The officer can program a "geo-fence" into the system, prohibiting certain locations while establishing time controls for traveling and loitering. In the case of a pedophile, for instance, a violation is recorded whenever the subject moves too close to a school or equivalent location, and an alert is sent to the officer. Eventually, the speech technology will allow the tether to "speak" a message to the subject concerning a violation or other communication. Other monitoring criteria can also be built into the device, including temperature sensors, tampering alerts and biomedical metrics. All of the data is court admissible.

CQL provided all the design and architecture for the system, as it did for another unique initiative, spaceTRAX, a hospital inventory management system built in partnership with Grand Rapids health care furniture maker Innerspace/Datel.

Medical devices represent an ever-growing cost for health care providers, and reimbursements are not keeping pace with the cost of new items — the more recent drug-eluting stents, for instance, cost three to four times that of the standard model in 2004. This type of inventory is a logistical nightmare, as having the right item in stock could be the difference between life and death, while overstock is incredibly costly.

Innerspace/Datel proposed an automated inventory management system to optimize hospital supply chains, and approached CQL as a partner. The technology firm was impressed with the concept and agreed to take on its development as a joint venture.

"Not everyone has the funding to pay for development," said Lardieri. "We like to take chances; that's the entrepreneurial side of the company. … We have a stake in the product to make it successful."

This is a favorite approach for Lardieri, who bought into CQL 18 months ago as part of an exit strategy for outgoing co-founder Marc Carpenter. The firm has another joint venture in the financial services arena, a risk assessment tool marketed through an investment management firm, as well as an Internet parental control program it solely owns and distributes through an online portal.

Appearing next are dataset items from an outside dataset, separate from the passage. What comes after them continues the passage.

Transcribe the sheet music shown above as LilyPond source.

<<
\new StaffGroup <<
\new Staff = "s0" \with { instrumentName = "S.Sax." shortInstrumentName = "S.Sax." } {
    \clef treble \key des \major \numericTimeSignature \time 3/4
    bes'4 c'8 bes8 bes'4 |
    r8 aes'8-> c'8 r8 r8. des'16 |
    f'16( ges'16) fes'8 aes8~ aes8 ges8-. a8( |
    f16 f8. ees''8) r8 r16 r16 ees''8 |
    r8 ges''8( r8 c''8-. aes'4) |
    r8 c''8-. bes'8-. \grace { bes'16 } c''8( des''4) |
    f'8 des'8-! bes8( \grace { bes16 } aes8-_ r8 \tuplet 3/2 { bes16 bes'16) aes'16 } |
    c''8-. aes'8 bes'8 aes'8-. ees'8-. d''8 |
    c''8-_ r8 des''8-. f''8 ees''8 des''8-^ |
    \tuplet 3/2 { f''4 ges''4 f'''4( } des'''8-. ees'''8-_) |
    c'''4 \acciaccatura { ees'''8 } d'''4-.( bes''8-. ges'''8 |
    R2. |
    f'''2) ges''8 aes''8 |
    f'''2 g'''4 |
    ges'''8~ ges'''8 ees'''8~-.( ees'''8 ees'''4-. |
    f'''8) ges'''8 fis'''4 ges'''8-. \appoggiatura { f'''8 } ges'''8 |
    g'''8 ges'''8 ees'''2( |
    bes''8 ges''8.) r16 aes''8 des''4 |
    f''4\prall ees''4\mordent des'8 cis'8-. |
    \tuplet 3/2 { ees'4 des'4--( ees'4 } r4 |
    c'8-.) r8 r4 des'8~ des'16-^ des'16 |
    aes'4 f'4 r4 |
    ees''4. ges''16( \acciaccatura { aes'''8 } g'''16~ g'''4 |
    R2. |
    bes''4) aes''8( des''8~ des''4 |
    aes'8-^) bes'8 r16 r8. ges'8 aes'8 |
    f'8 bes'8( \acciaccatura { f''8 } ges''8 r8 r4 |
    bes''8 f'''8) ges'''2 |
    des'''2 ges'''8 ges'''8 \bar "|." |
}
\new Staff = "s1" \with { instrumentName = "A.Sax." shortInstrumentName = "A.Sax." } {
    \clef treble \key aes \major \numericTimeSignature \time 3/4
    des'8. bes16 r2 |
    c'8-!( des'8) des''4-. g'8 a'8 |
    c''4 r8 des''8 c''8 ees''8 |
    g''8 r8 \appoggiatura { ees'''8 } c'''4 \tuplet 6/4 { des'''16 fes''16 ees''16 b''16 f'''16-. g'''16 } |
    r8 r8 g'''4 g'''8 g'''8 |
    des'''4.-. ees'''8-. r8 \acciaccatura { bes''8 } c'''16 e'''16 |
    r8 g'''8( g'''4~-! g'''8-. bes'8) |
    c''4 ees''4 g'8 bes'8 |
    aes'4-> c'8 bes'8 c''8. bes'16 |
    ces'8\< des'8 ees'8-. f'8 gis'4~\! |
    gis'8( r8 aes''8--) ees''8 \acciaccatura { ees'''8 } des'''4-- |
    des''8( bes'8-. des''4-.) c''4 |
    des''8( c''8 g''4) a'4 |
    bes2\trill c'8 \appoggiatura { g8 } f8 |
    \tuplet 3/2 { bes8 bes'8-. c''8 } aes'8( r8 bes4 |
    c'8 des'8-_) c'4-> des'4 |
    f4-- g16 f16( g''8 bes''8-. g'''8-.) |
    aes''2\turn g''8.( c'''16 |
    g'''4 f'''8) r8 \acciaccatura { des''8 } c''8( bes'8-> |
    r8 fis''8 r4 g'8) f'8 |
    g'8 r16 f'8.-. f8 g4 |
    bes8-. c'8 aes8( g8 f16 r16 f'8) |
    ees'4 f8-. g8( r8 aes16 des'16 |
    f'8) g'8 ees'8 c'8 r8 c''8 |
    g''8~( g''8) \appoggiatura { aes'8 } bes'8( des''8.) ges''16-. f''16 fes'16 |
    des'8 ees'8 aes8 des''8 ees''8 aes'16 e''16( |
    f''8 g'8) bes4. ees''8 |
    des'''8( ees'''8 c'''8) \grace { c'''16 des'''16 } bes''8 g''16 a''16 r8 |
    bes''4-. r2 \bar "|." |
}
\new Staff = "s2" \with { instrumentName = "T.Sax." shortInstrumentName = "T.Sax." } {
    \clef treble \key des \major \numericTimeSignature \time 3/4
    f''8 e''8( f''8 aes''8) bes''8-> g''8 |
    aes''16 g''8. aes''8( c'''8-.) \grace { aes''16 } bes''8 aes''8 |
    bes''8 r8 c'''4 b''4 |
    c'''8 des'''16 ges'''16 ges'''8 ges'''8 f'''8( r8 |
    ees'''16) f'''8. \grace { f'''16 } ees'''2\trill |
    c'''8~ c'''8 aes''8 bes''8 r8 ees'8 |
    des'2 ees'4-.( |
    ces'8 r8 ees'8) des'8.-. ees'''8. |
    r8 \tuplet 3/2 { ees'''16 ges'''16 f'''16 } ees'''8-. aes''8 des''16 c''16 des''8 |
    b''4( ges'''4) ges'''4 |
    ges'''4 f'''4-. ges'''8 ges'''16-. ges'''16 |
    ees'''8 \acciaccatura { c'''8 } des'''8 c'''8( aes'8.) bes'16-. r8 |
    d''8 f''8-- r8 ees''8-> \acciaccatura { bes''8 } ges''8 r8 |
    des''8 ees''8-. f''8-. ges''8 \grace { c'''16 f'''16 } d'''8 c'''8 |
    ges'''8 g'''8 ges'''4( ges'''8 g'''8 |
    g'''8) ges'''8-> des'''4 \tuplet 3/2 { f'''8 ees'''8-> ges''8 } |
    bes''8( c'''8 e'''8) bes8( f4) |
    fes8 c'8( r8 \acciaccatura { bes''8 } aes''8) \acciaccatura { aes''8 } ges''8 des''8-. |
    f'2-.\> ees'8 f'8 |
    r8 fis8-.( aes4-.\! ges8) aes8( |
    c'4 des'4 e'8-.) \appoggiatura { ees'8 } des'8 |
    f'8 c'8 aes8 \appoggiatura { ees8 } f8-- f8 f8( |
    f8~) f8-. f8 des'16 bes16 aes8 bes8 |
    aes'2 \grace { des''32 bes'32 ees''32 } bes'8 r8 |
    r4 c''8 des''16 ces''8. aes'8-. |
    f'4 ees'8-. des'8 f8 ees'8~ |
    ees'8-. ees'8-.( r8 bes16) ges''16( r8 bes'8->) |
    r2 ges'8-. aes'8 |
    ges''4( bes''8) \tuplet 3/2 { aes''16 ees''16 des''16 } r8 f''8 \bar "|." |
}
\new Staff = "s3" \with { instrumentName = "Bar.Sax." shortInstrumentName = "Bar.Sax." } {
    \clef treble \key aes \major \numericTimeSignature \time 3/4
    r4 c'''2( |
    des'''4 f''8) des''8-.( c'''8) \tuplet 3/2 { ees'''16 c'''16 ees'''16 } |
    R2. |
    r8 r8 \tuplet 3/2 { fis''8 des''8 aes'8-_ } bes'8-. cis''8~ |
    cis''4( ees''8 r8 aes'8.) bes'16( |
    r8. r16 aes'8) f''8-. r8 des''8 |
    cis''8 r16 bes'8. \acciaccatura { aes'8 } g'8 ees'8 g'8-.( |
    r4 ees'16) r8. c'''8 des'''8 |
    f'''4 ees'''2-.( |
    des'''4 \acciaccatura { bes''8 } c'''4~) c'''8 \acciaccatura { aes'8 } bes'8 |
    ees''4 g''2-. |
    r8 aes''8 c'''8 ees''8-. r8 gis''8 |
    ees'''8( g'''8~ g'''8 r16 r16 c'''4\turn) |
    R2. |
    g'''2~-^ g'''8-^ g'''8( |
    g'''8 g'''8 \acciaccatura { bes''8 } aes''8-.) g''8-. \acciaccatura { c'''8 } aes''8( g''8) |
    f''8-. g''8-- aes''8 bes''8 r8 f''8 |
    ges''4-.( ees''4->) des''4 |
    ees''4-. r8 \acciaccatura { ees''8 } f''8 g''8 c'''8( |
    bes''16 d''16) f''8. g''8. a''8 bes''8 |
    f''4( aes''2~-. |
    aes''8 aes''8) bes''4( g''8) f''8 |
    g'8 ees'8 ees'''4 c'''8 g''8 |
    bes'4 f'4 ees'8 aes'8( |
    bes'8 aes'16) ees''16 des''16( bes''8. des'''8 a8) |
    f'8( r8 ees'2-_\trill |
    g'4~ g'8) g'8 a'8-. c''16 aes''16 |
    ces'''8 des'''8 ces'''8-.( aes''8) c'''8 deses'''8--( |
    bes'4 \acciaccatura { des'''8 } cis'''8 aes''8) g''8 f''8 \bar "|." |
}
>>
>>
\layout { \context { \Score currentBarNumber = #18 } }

"On the service side, we'll always be aggressively promoting it," Lardieri said. "We love the service business, but it's nice to have that crossover. I want to see one of these explode, and I want to be a part of it when it does."

CQL sold its spaceTRAX interest to Innerspace/Datel earlier this year, but continues to lead its development.

CQL is wrapping up its best year in its 13-year history, growing to a $2.5 million, 18-employee company. It is co-owned by managed services director Kevin Antel, design architect Mike Eldred, and Lardieri, who was an executive at SageStone Consulting before its merger with NuSoft Solutions in 2004.